> _INSTRUCTIONS FOR THE TASK_
Can you retype the text of each entry below, keeping every line as it stands?

——

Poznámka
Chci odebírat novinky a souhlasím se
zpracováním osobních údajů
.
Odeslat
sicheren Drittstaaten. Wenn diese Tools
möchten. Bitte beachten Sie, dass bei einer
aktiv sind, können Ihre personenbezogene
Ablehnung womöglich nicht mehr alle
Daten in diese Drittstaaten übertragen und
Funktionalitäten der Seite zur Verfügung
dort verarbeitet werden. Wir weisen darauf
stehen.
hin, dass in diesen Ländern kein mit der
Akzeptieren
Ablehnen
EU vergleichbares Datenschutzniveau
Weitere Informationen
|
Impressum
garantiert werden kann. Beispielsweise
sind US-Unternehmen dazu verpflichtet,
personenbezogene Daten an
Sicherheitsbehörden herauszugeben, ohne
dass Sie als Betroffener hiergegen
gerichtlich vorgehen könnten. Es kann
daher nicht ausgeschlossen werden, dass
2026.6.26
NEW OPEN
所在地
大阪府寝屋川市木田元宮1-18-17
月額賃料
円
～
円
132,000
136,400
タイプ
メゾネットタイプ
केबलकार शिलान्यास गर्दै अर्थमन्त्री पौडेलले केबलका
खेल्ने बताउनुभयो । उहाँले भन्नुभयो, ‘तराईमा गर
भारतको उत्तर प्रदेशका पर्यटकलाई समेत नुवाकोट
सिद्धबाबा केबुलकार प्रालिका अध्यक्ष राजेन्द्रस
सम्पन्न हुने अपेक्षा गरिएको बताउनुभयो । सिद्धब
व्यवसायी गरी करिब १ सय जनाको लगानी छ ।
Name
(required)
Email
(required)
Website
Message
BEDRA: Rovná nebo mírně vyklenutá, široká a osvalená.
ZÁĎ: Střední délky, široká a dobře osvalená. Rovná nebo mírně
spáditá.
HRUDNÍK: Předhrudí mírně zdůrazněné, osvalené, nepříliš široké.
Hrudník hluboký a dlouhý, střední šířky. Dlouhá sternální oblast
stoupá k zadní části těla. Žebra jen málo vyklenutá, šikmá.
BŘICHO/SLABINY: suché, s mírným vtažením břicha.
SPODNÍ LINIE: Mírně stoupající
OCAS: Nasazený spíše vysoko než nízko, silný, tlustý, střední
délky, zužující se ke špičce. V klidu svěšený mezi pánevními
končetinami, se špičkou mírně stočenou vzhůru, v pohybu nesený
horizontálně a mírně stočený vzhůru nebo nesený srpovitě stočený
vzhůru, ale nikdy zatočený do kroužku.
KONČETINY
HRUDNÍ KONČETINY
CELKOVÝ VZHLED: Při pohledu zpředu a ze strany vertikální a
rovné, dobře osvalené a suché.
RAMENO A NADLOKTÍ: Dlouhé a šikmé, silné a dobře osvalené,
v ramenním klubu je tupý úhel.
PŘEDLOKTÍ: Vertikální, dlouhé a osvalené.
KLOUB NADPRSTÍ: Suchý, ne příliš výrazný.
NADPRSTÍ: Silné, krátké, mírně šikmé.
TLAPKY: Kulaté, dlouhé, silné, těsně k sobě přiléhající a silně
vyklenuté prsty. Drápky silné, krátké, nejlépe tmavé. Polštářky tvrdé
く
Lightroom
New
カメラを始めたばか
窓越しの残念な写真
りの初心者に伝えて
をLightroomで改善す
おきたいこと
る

——

> _ANSWER_
Poznámka
Chci odebírat novinky a souhlasím se
zpracováním osobních údajů
.
Odeslat
sicheren Drittstaaten. Wenn diese Tools
möchten. Bitte beachten Sie, dass bei einer
aktiv sind, können Ihre personenbezogene
Ablehnung womöglich nicht mehr alle
Daten in diese Drittstaaten übertragen und
Funktionalitäten der Seite zur Verfügung
dort verarbeitet werden. Wir weisen darauf
stehen.
hin, dass in diesen Ländern kein mit der
Akzeptieren
Ablehnen
EU vergleichbares Datenschutzniveau
Weitere Informationen
|
Impressum
garantiert werden kann. Beispielsweise
sind US-Unternehmen dazu verpflichtet,
personenbezogene Daten an
Sicherheitsbehörden herauszugeben, ohne
dass Sie als Betroffener hiergegen
gerichtlich vorgehen könnten. Es kann
daher nicht ausgeschlossen werden, dass
2026.6.26
NEW OPEN
所在地
大阪府寝屋川市木田元宮1-18-17
月額賃料
円
～
円
132,000
136,400
タイプ
メゾネットタイプ
केबलकार शिलान्यास गर्दै अर्थमन्त्री पौडेलले केबलका
खेल्ने बताउनुभयो । उहाँले भन्नुभयो, ‘तराईमा गर
भारतको उत्तर प्रदेशका पर्यटकलाई समेत नुवाकोट
सिद्धबाबा केबुलकार प्रालिका अध्यक्ष राजेन्द्रस
सम्पन्न हुने अपेक्षा गरिएको बताउनुभयो । सिद्धब
व्यवसायी गरी करिब १ सय जनाको लगानी छ ।
Name
(required)
Email
(required)
Website
Message
BEDRA: Rovná nebo mírně vyklenutá, široká a osvalená.
ZÁĎ: Střední délky, široká a dobře osvalená. Rovná nebo mírně
spáditá.
HRUDNÍK: Předhrudí mírně zdůrazněné, osvalené, nepříliš široké.
Hrudník hluboký a dlouhý, střední šířky. Dlouhá sternální oblast
stoupá k zadní části těla. Žebra jen málo vyklenutá, šikmá.
BŘICHO/SLABINY: suché, s mírným vtažením břicha.
SPODNÍ LINIE: Mírně stoupající
OCAS: Nasazený spíše vysoko než nízko, silný, tlustý, střední
délky, zužující se ke špičce. V klidu svěšený mezi pánevními
končetinami, se špičkou mírně stočenou vzhůru, v pohybu nesený
horizontálně a mírně stočený vzhůru nebo nesený srpovitě stočený
vzhůru, ale nikdy zatočený do kroužku.
KONČETINY
HRUDNÍ KONČETINY
CELKOVÝ VZHLED: Při pohledu zpředu a ze strany vertikální a
rovné, dobře osvalené a suché.
RAMENO A NADLOKTÍ: Dlouhé a šikmé, silné a dobře osvalené,
v ramenním klubu je tupý úhel.
PŘEDLOKTÍ: Vertikální, dlouhé a osvalené.
KLOUB NADPRSTÍ: Suchý, ne příliš výrazný.
NADPRSTÍ: Silné, krátké, mírně šikmé.
TLAPKY: Kulaté, dlouhé, silné, těsně k sobě přiléhající a silně
vyklenuté prsty. Drápky silné, krátké, nejlépe tmavé. Polštářky tvrdé
く
Lightroom
New
カメラを始めたばか
窓越しの残念な写真
りの初心者に伝えて
をLightroomで改善す
おきたいこと
る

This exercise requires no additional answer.